Data Integration supports full and incremental (near real-time) synchronization from sources such as ApsaraDB for OceanBase, MySQL, Oracle, and PolarDB to MaxCompute. This solution integrates full data migration with real-time incremental synchronization, merging data at the destination on a T+1 basis. This topic describes how to create a full and incremental (near real-time) task using MySQL as the source and MaxCompute as the destination.
How it works
The full and incremental synchronization task employs a unified process for initial full data migration and continuous incremental synchronization. Once the task starts, the system automatically creates and coordinates batch and real-time subtasks to merge and write data to the target table (Base table).
The core process consists of three phases:
Full initialization: Upon startup, a batch synchronization subtask migrates table schemas and historical data from all source tables to the target Base table in MaxCompute. Once full data initialization is complete, this batch synchronization task is frozen.
Incremental data synchronization: After the full migration concludes, a real-time synchronization subtask starts continuously capturing incremental changes (Insert, Update, Delete) from the source database (e.g., via MySQL binary logs) and writes them to a temporary Log table in MaxCompute in near real-time.
Periodic merge (Merge): A daily (T+1) Merge task combines the incremental data accumulated in the Log table from the previous day (T) with the full data in the Base table. This generates the latest full snapshot data for day T and writes it to a new partition in the Base table. The merge task runs once a day.
Using a partitioned table as an example, the data flow is as follows:
This synchronization task features the following:
Multi-table to multi-table/single-table: Supports synchronizing multiple source tables to corresponding target tables or merging data from multiple source tables into a single target table using mapping rules.
Task components: A full database synchronization task consists of a batch synchronization subtask for full initialization, a real-time synchronization subtask for incremental synchronization, and a Merge task for consolidating data.

■ EXERCISE REQUIREMENTS ■
Check each statement against the text on full and incremental synchronization to MaxCompute, and answer yes or no, quoting the words that decide it. 1. The Merge task runs more than once a day. 2. The batch synchronization task is frozen after full data initialization finishes. 3. The real-time subtask writes incremental changes straight into the Base table.

■ EXCERPTED DATA ■
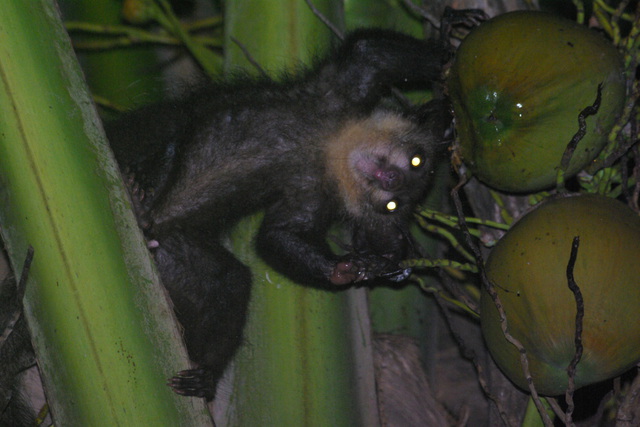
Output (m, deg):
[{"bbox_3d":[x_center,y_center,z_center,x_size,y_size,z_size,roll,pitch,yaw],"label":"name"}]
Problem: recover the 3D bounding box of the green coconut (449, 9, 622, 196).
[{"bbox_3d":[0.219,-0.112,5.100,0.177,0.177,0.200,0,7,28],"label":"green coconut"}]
* * *
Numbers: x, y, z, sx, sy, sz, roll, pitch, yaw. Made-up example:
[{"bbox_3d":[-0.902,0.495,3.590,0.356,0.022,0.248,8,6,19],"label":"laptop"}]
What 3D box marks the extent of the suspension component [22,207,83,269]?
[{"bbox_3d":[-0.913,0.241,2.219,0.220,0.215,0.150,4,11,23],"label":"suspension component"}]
---
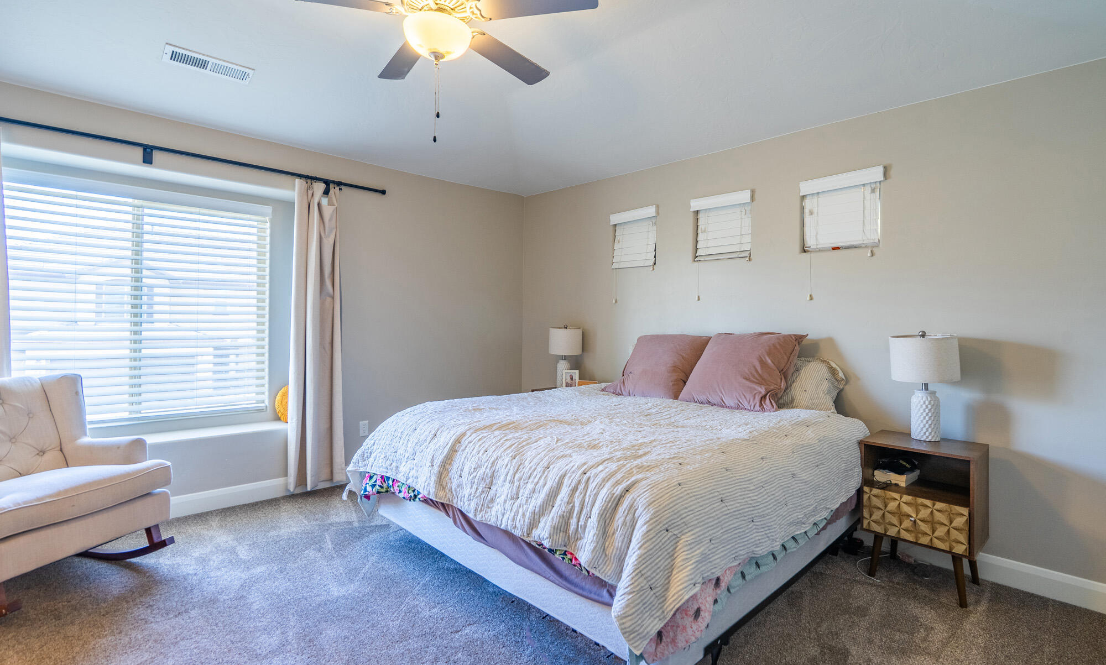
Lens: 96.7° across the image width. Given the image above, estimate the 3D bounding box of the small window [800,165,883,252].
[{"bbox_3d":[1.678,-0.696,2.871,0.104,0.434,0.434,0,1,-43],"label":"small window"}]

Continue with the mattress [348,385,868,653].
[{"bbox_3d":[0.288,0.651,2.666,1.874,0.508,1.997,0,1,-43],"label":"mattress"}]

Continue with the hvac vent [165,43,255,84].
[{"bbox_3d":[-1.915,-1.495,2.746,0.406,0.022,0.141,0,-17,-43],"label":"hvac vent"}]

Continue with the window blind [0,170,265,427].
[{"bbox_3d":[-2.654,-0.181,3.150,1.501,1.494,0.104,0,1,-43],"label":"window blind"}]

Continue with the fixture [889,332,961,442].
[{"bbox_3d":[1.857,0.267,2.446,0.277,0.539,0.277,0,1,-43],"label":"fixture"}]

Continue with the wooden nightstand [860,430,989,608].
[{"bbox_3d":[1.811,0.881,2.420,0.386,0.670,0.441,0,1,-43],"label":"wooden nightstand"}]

■ SOLUTION FOR THIS EXERCISE ■
1. No: "The merge task runs once a day."
2. Yes: "Once full data initialization is complete, this batch synchronization task is frozen."
3. No: "writes them to a temporary Log table in MaxCompute in near real-time."